Conforme Enir Bezerra para as comunidades indígenas uma revista como essa traz valores importantes como o resgate de tradições. “É muito interessante estar divulgando a nossa cultura porque nós trabalhamos com os índios na cidade na questão de resgatar a sua cultura, a produção da cerâmica, a língua terena. Ela veio para divulgar, valorizar e mostrar um pouco da nossa cultura que está bem presente no Estado”, concluiu.

Do camalote ao artesanato

A revista Cultura em MS traz ainda a história de Catarina Ramos da Silva, de 64 anos, conhecida como Catarina Guató. O ofício que aprendeu com a sogra transforma o camalote – planta típica do rio Paraguai – em objetos de moda e de decoração. Desde o ano de 1974, a artesã que é descendente dos Guató, uma comunidade indígena localizada no município de Corumbá, produz tapetes, chinelos, bolsas, carteiras, cintos a partir da técnica de secagem do camalote. Ela também ainda confecciona colares feitos com sementes e outros artesanatos utilizando a palha de milho e folha de bananeira.

Na solenidade de lançamento da revista, Catarina Guató recebeu das mãos do governador André Puccinelli a sua edição, que traz não só a sua própria história, mas as de muitos outros indígenas de Mato Grosso do Sul.

Acervo histórico

Um casal de historiadores também ganhou as páginas da edição da revista Cultura em MS. Valmir Batista Corrêa e Lúcia Salsa Corrêa vieram na década de 1970 do interior de São Paulo para dar aulas de história na cidade de Corumbá. Desde então não saíram mais de Mato Grosso do Sul. Há 16 anos moram em Campo Grande e são donos de um grande acervo cultural e histórico.

“Meu acervo é de cerca de quatro mil títulos bibliográficos dos estados de Mato Grosso e Mato Grosso do Sul. Tenho jornais, revistas, livros e discos de vinis”, diz orgulhoso Valmir. O professor de história, hoje já aposentado tem sete livros publicados e já colaborou em pelo menos 300 artigos.

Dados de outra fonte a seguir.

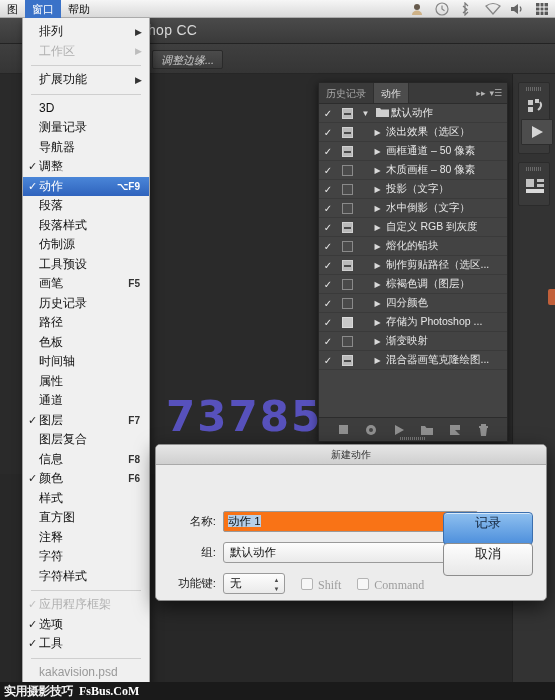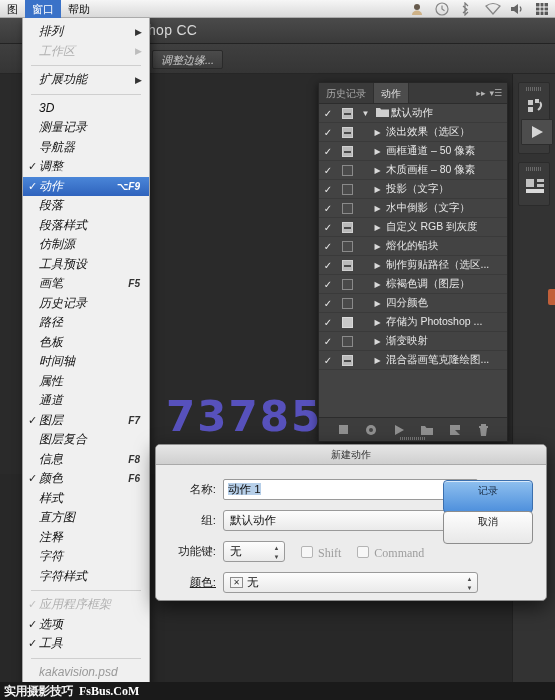--- a/index.html
+++ b/index.html
@@ -145,7 +145,6 @@
     font-size:12px; color:#111;
     padding:4px 0 0;
     overflow:hidden;
-    font-style:italic;
   }
   .mrow{
     height:19.5px; display:flex; align-items:center;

Para Valmir, um Estado rico em cultura pelas suas influências não só da fronteira, mas também de outras regiões, ganha com a edição da revista. “Para a felicidade de quem ama a cultura, o governo do Estado continuou com este projeto trazendo uma revista de alto nível e com certeza é um painel da diversidade cultural desse Estado. O governo não olha só o lado técnico de obras e construção, mas vai fundo no sentimento das pessoas e este sentimento só se constrói entendendo cultura”, ressaltou.

Tradição

A Cavalgada no Pantanal da Nhecolândia também é destaque da sexta edição da revista. Conforme o presidente da Associação de Criadores de Cavalo Pantaneiro do Mato Grosso do Sul (ACCP-MS), Vicente Coelho Jurgielewicz, a cavalgada é um evento realizado pela ACCP-MS com o objetivo de promover o cavalo pantaneiro, uma raça tradicional do Estado, tipicamente regional, mas um pouco desconhecida no cenário nacional.

Outro motivo para a realização do tradicional passeio a cavalo, de acordo com Vicente Coelho é resgatar antigos valores. “É resgatar as antigas festas que eram muito comuns no Pantanal, na época dos meus avós, como a Festa de São Sebastião e de Santo Antônio. Eram de três a quatro dias de festa onde a comunidade e os parentes se reuniam na fazenda para confraternizar e promover a cultura”, recordou. O evento acontece desde o ano de 2004 sempre no mês de julho.

A história do encontro que se tornou tradição integra um conjunto de assuntos da revista que será entregue em instituições educacionais e culturais do Estado. “Nosso Estado é relativamente novo e sofre várias influências de colonizadores de diversas regiões e de outros países. Ele ainda está em processo de formação da sua identidade cultural e isso é muito válido”, avaliou o presidente da Associação de Criadores de Cavalo Pantaneiro.

Para quem que ter acesso ao conteúdo da revista, a versão digital, em formato PDF, a partir do lançamento, estará disponível no site www.fundacaodecultura.ms.gov.br

As matérias contam um pouco da história das etnias Kiniknau, Ofaié, Guató, Guarani, Kadiwéu e Terena.